The best validation checks are simple:

curl -I https://app.k8s.rainpole.io
curl -s https://api.k8s.rainpole.io/products | jq .
dig +short app.k8s.rainpole.io
dig +short api.k8s.rainpole.io
dig +short db.k8s.rainpole.io

If those succeed, you have seen the full chain: workload, endpoint, DNS, API, VM-backed database, and platform exposure.

What We Have Built

At this point Warehouse is not just running on a cluster.

It has landed on a private-cloud application platform:

  • the cluster comes from a governed VKS ClusterClass
  • the VM dependency lives behind VM Service
  • the API and frontend get platform endpoints
  • DNS comes from declared workload annotations
  • certificates come from an issuer contract
  • ingress comes from Contour and HTTPProxy
  • artifacts have a Harbor-shaped home
  • the operator moves through known contexts instead of improvising

That is the useful part. The application is small, but the operating model is not toy-sized.

The Production Version

For a productionized version, I would keep the same architecture but tighten the security model.

PRODUCTION: The architecture stays; the lab shortcuts disappear.

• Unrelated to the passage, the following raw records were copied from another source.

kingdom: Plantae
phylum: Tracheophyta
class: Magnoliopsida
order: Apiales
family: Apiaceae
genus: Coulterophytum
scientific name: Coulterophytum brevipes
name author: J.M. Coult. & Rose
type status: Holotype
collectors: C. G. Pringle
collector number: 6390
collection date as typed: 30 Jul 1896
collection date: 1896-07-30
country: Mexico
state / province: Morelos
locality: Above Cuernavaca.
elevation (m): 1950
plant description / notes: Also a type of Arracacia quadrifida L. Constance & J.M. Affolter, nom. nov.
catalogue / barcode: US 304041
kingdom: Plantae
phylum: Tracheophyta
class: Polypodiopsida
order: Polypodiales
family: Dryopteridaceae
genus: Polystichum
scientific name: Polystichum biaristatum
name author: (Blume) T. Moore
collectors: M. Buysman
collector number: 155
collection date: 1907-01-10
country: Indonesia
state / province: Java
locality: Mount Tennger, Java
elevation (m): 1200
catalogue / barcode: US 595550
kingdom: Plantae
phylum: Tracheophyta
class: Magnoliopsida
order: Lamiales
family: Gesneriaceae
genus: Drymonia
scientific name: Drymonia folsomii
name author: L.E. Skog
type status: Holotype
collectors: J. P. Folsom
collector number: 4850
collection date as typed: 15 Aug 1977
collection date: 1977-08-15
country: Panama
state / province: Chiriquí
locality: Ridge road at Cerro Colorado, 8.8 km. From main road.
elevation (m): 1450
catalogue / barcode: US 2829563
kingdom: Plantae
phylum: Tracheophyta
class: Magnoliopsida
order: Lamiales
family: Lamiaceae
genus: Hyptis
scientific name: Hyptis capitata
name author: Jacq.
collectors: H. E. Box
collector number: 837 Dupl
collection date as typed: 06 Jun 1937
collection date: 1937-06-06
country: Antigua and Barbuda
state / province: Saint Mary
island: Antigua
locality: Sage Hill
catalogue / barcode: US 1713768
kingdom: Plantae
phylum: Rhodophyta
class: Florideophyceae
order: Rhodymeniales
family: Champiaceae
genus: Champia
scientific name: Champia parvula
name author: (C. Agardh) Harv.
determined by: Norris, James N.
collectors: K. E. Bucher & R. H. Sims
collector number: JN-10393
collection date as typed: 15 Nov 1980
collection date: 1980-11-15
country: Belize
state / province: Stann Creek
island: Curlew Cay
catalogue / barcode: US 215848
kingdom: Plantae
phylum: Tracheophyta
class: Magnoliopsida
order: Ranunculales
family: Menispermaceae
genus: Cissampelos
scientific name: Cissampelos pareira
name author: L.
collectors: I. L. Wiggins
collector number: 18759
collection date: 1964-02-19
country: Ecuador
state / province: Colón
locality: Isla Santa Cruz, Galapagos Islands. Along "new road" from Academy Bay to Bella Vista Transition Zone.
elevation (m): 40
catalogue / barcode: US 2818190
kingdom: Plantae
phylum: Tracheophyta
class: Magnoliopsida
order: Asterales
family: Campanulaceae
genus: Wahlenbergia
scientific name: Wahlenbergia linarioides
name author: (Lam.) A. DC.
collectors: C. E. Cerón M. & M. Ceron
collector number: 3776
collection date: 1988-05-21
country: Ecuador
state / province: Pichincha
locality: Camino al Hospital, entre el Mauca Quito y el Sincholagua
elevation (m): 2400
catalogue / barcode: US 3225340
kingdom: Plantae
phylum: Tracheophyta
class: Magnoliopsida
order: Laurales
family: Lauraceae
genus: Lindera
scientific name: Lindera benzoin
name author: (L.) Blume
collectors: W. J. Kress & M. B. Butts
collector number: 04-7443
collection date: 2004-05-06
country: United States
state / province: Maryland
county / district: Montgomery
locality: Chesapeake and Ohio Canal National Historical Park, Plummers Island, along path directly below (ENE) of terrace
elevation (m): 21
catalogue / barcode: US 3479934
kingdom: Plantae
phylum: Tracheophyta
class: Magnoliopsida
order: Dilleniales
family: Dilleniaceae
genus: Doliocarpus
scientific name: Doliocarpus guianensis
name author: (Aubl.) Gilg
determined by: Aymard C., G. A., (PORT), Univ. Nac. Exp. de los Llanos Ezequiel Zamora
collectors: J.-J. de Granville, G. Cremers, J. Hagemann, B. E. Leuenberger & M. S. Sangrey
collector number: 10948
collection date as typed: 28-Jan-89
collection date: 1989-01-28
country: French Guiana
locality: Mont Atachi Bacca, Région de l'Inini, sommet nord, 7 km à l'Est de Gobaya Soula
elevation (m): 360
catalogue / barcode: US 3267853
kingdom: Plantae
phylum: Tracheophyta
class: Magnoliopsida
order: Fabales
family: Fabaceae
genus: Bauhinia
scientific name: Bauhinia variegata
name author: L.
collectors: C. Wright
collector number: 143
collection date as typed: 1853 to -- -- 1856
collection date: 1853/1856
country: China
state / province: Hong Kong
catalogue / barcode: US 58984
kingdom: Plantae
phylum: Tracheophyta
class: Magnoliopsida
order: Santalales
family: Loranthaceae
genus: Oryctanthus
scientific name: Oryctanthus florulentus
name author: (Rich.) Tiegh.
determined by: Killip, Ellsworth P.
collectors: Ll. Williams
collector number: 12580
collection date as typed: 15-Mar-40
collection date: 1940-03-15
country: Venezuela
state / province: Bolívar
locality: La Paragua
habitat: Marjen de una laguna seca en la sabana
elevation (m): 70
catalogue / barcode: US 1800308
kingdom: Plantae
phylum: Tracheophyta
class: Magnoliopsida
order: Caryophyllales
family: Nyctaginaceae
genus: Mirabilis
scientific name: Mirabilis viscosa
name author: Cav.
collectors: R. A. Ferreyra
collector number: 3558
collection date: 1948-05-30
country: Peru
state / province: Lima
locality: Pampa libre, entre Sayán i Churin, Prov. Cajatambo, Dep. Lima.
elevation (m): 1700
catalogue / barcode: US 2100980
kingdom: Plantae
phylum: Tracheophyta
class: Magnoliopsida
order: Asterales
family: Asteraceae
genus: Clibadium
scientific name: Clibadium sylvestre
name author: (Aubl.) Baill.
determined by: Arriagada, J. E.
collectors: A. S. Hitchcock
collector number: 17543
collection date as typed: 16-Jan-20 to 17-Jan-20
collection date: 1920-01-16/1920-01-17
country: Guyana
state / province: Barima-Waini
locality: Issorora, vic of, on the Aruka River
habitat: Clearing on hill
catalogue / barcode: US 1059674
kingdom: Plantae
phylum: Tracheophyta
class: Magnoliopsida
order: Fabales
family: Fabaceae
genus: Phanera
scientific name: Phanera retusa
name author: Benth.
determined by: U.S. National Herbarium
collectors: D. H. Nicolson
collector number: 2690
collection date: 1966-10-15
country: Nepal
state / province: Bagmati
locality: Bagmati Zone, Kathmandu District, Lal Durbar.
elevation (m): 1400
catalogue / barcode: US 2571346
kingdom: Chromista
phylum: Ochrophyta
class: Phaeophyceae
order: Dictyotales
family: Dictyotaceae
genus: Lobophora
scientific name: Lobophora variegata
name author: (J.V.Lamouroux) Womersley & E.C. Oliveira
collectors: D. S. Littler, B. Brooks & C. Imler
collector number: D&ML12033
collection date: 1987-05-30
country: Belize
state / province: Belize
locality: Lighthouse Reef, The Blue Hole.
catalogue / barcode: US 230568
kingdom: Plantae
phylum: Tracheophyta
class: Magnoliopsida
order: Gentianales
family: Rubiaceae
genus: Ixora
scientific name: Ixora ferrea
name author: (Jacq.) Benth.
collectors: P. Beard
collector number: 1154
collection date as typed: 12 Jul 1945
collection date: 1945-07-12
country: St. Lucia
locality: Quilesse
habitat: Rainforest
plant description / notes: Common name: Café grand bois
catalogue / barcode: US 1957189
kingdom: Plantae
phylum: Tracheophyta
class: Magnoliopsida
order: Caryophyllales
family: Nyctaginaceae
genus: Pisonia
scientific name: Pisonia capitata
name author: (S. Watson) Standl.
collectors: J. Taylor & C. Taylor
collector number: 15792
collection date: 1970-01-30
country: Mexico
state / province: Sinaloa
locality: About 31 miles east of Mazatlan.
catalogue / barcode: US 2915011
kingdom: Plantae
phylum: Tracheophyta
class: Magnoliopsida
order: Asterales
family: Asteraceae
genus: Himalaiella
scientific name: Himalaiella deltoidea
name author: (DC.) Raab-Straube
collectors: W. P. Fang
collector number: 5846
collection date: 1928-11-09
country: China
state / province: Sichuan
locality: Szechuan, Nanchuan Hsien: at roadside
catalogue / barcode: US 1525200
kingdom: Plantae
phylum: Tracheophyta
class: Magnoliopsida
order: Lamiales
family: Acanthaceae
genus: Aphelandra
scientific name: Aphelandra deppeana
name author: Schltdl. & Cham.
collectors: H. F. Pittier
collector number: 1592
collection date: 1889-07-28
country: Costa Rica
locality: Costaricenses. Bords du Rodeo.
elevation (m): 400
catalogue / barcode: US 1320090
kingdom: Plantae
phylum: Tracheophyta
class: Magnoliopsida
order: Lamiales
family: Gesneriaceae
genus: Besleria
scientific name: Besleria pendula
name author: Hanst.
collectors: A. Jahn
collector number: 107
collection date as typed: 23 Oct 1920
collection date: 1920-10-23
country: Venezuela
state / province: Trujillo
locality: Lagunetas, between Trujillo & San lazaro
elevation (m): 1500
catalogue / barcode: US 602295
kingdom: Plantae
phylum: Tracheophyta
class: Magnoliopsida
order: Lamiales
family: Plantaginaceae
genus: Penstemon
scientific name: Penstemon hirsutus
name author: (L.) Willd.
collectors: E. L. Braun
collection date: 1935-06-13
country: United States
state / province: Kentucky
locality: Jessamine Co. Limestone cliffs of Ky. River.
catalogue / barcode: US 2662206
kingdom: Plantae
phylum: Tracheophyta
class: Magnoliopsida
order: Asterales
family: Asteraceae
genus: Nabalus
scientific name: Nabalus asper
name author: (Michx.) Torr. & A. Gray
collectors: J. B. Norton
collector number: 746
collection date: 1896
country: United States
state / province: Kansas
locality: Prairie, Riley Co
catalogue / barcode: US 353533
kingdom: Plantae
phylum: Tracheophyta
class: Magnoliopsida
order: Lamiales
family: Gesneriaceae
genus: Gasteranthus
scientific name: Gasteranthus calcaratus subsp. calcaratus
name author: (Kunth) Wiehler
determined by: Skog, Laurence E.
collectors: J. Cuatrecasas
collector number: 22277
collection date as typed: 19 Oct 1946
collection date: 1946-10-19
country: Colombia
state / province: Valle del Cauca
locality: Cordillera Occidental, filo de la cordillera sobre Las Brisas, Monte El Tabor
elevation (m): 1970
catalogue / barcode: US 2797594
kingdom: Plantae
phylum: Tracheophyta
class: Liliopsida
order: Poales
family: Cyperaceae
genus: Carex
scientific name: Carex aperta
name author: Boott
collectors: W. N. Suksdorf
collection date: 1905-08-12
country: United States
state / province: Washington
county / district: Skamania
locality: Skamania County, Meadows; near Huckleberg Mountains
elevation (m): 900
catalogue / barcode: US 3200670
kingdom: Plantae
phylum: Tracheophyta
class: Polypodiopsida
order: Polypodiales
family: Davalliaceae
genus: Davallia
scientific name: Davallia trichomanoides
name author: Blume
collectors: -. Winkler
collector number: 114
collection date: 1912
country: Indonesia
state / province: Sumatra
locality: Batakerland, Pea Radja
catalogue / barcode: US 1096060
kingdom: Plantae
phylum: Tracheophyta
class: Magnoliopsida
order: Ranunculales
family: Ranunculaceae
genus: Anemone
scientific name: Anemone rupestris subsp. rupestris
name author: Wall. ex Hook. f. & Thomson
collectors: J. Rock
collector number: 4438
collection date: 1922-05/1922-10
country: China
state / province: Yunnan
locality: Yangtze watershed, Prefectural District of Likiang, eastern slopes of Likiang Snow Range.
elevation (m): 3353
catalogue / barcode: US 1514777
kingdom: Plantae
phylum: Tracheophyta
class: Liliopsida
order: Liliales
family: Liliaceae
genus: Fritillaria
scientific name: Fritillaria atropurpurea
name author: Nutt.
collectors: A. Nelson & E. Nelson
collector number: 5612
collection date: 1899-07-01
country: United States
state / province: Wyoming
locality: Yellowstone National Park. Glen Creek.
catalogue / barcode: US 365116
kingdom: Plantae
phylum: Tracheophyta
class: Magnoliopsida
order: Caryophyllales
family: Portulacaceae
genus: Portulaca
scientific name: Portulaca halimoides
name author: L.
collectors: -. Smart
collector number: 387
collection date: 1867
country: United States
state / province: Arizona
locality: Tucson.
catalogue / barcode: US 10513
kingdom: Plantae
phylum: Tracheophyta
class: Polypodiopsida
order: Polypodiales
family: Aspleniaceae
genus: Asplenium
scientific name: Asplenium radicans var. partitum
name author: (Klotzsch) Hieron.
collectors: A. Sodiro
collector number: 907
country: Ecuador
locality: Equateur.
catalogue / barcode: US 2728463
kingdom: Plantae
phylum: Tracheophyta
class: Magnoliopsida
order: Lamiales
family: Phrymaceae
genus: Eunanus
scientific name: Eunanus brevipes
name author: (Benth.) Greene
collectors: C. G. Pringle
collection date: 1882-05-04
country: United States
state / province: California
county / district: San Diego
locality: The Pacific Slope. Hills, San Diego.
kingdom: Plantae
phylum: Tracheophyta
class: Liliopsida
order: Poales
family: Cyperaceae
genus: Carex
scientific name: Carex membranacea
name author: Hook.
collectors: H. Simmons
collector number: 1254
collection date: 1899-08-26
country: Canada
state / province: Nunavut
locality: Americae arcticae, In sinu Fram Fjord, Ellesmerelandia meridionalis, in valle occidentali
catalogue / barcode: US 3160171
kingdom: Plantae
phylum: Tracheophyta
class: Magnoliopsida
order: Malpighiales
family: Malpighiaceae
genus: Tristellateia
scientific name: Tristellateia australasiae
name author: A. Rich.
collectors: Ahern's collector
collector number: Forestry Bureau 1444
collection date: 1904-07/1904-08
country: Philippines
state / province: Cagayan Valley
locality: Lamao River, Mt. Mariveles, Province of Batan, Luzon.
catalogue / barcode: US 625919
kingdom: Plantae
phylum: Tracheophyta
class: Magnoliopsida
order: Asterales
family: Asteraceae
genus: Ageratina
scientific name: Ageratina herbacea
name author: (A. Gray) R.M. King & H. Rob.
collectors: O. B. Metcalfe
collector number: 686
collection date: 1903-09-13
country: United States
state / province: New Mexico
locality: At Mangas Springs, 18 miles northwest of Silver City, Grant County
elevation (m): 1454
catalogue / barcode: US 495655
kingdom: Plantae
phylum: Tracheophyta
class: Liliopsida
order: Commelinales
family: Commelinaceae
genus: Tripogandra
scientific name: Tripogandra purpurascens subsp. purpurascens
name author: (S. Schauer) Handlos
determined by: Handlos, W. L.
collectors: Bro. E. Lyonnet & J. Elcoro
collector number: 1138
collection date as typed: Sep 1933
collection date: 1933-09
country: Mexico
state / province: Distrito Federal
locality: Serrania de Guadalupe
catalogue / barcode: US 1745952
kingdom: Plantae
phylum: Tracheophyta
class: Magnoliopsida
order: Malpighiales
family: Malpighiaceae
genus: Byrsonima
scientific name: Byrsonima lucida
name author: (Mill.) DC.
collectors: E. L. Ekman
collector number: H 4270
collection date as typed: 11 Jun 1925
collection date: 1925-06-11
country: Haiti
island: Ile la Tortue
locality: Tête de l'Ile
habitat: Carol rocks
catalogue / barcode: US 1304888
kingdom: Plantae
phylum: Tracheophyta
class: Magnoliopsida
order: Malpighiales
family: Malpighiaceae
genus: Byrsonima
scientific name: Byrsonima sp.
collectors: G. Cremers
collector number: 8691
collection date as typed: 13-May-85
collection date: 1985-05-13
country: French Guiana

  • secrets come from a secret store instead of inline bootstrap content
  • VCF authentication avoids insecure TLS shortcuts
  • VM access is key-based and scoped
  • app database credentials are generated and rotated
  • certificates are issued through approved ClusterIssuers
  • DNS updates use authenticated provider integration
  • Harbor becomes the default source for application images
  • workload namespaces get clear policy, quota, and ownership

The shape stays the same. The lab shortcuts disappear.

That is usually the right evolution: exercise the platform flow first, then harden the implementation without changing the mental model.

Why This Matters

VKS is the runtime. VM Service is the bridge. ExternalDNS gives the application stable names. Contour gives it HTTP exposure. cert-manager and ClusterIssuer give it trust. Harbor gives it an artifact home. The tools VM gives the operator a reproducible cockpit.

Together they make something very practical:

A platform is not just a cluster. A platform is the set of services that make an application reachable, trusted, operable, and repeatable.

That is why this pattern is worth building early. It has just enough moving parts to feel real, and every moving part removes a manual edge that would otherwise slow a team down.

Public DevEnv Example

Everything important is already shown in this article, so the public repository is not required to understand the flow. It is useful if you want a clean starting point with validation and guardrails.

The sanitized example lives here:

The repository contains only the public-safe DevEnv example plus validation tooling: YAML parsing, yamllint, a public-safety scanner, gitleaks configuration, pre-commit config, and GitHub Actions. It intentionally does not contain private lab values, tokens, SSH keys, certificates, or filled-in environment data.